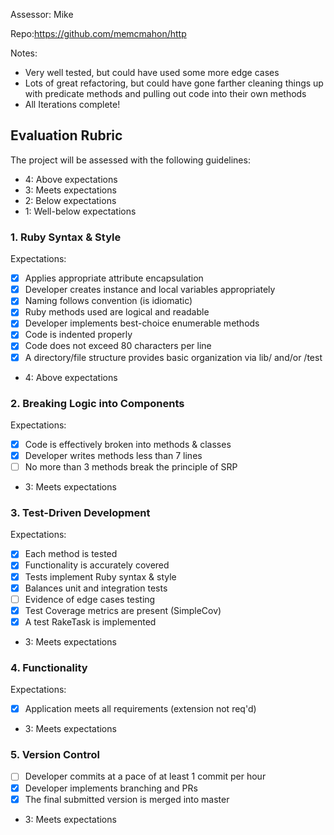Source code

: Assessor: Mike

Repo:https://github.com/memcmahon/http

Notes:
* Very well tested, but could have used some more edge cases
* Lots of great refactoring, but could have gone farther cleaning
things up with predicate methods and pulling out code into their own methods
* All Iterations complete!

## Evaluation Rubric

The project will be assessed with the following guidelines:

* 4: Above expectations
* 3: Meets expectations
* 2: Below expectations
* 1: Well-below expectations

### 1. Ruby Syntax & Style

Expectations:

- [x] Applies appropriate attribute encapsulation
- [x] Developer creates instance and local variables appropriately
- [x] Naming follows convention (is idiomatic)
- [x] Ruby methods used are logical and readable
- [x] Developer implements best-choice enumerable methods
- [x] Code is indented properly
- [x] Code does not exceed 80 characters per line
- [x] A directory/file structure provides basic organization via lib/ and/or /test

* 4: Above expectations

### 2. Breaking Logic into Components

Expectations:

- [x] Code is effectively broken into methods & classes
- [x] Developer writes methods less than 7 lines
- [ ] No more than 3 methods break the principle of SRP

* 3: Meets expectations

### 3. Test-Driven Development

Expectations:

- [x] Each method is tested
- [x] Functionality is accurately covered
- [x] Tests implement Ruby syntax & style
- [x] Balances unit and integration tests
- [ ] Evidence of edge cases testing
- [x] Test Coverage metrics are present (SimpleCov)
- [x] A test RakeTask is implemented

* 3: Meets expectations

### 4. Functionality

Expectations:

- [x] Application meets all requirements (extension not req'd)

* 3: Meets expectations

### 5. Version Control

- [ ] Developer commits at a pace of at least 1 commit per hour
- [x] Developer implements branching and PRs
- [x] The final submitted version is merged into master

* 3: Meets expectations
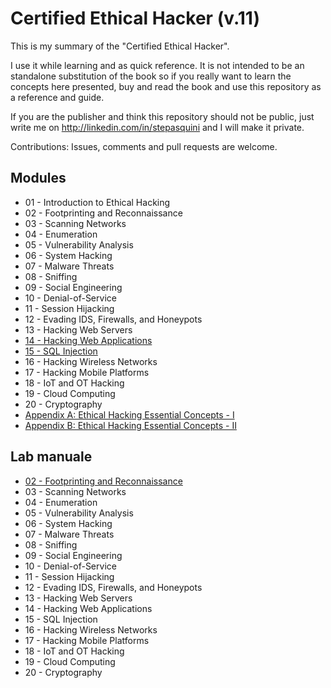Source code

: # Certified Ethical Hacker (v.11)

This is my summary of the "Certified Ethical Hacker".

I use it while learning and as quick reference. It is not intended to be an standalone substitution of the book so if you really want to learn the concepts here presented, buy and read the book and use this repository as a reference and guide.

If you are the publisher and think this repository should not be public, just write me on http://linkedin.com/in/stepasquini and I will make it private.

Contributions: Issues, comments and pull requests are welcome.

## Modules

- 01 - Introduction to Ethical Hacking
- 02 - Footprinting and Reconnaissance
- 03 - Scanning Networks
- 04 - Enumeration
- 05 - Vulnerability Analysis
- 06 - System Hacking
- 07 - Malware Threats
- 08 - Sniffing
- 09 - Social Engineering
- 10 - Denial-of-Service
- 11 - Session Hijacking
- 12 - Evading IDS, Firewalls, and Honeypots
- 13 - Hacking Web Servers
- [14 - Hacking Web Applications](hacking_web_applications.md)
- [15 - SQL Injection](sql_injection.md)
- 16 - Hacking Wireless Networks
- 17 - Hacking Mobile Platforms
- 18 - IoT and OT Hacking
- 19 - Cloud Computing
- 20 - Cryptography
- [Appendix A: Ethical Hacking Essential Concepts - I](appendix_a.md)
- [Appendix B: Ethical Hacking Essential Concepts - II](appendix_b.md)

## Lab manuale

- [02 - Footprinting and Reconnaissance](lab_02_footprinting_reconnaissance.md)
- 03 - Scanning Networks
- 04 - Enumeration
- 05 - Vulnerability Analysis
- 06 - System Hacking
- 07 - Malware Threats
- 08 - Sniffing
- 09 - Social Engineering
- 10 - Denial-of-Service
- 11 - Session Hijacking
- 12 - Evading IDS, Firewalls, and Honeypots
- 13 - Hacking Web Servers
- 14 - Hacking Web Applications
- 15 - SQL Injection
- 16 - Hacking Wireless Networks
- 17 - Hacking Mobile Platforms
- 18 - IoT and OT Hacking
- 19 - Cloud Computing
- 20 - Cryptography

WRITTEN TASK
Where does the word "more" appear in the listing? List each line that holds it.

WRITTEN SOLUTION
* Very well tested, but could have used some more edge cases
- [ ] No more than 3 methods break the principle of SRP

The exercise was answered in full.